I do not think it is bad at all,
Having Bill Clinton in the white house again would be great for our country, because Bill was a great President for our country. There exists a reason why Bill’s approval rating was twice as strong as Bush’s. That reason is he kept us out of any serious foreign policy entanglements. He was great with the economy. He presented a middle ground during social issues. He did a great job.
Having him in the white house again means that Hillary has by far the most experienced adviser to ever exist. Not only that but one of the most influential person in the country waiting to do anything he can to help her. It is tradition for first ladies to take on one important issue to combat. Hillary had health care, what will Bill have? I can’t really think of any issue that would be his specialty. But a good one could possibly be immigration reform. I could see her sending him over to access the situation in Iraq. It would not surprise me if she had him address the U.N, nor if she had him hold a cabinet position. He would be an amazing secretary of state. Or even a secretary of treasury. Whatever he does it will be great for America.

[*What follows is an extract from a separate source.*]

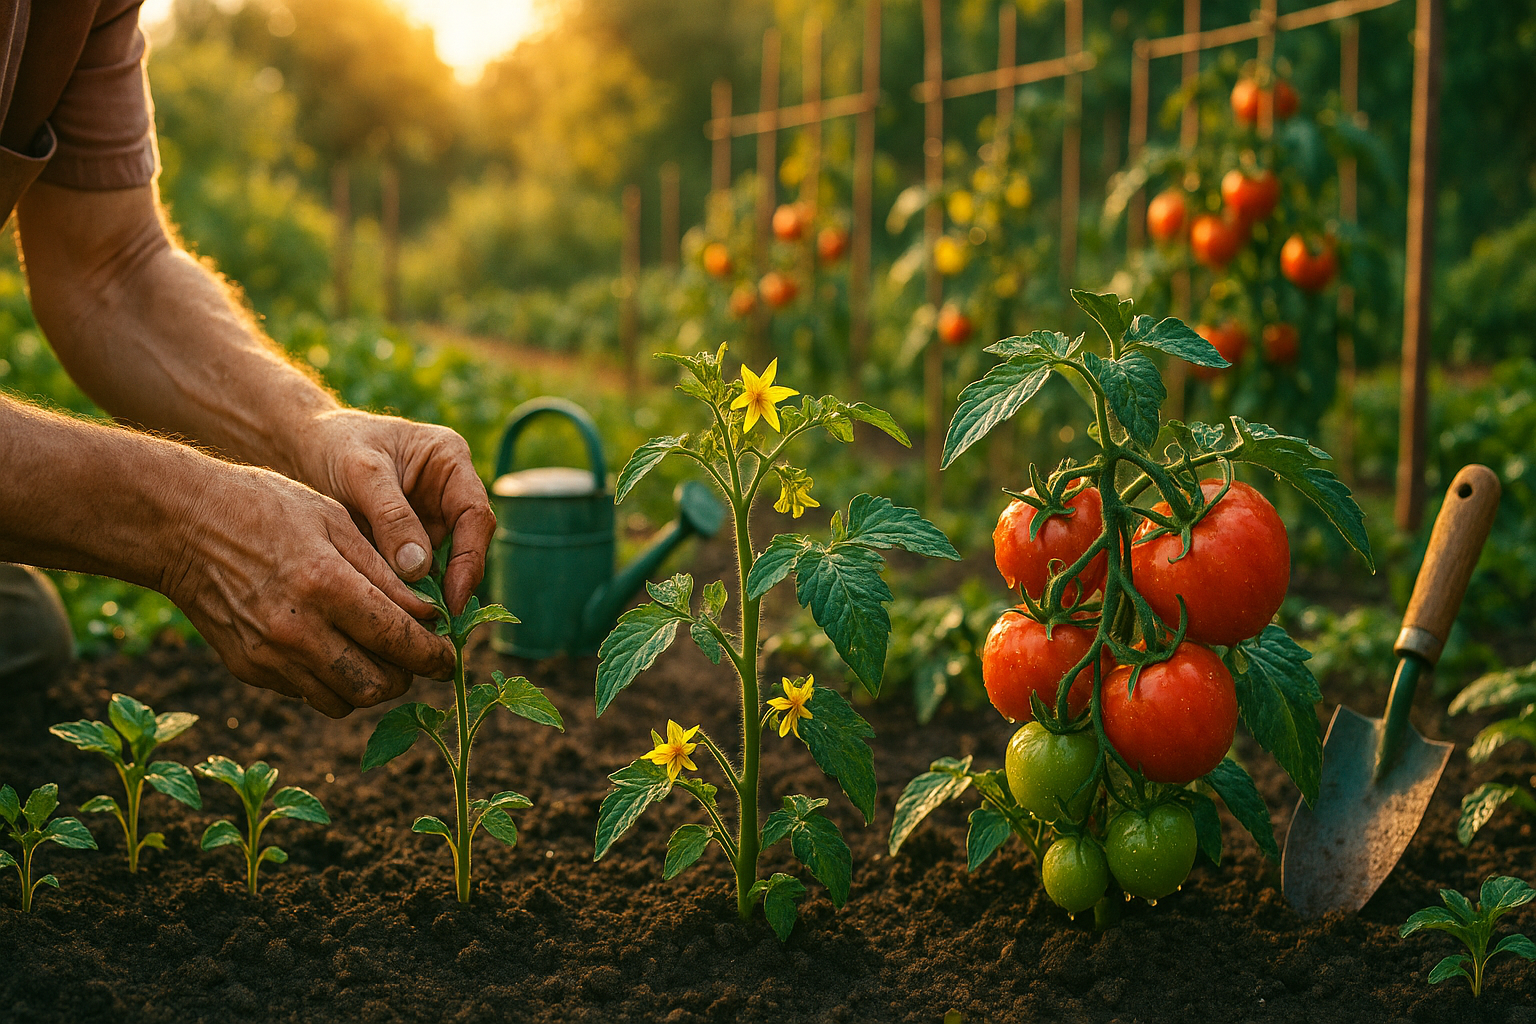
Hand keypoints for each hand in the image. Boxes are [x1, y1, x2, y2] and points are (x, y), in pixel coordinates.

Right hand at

I think that the idea of a dual presidency is a fairly important issue. Although I don’t think that it would ever truly be a “dual” Presidency, I do believe that Bill would have some power. This really isn’t a problem politically because Bill was a very good president. The problem lies in the fact that if HillBill was elected President that would mean that there has been either a Bush or Clinton in the white house from 1989 to 2013..thats practically a dynasty even though the two families are very different..most people I believe are ready for a change and are sick of having that kind of dynasty in the WHite House.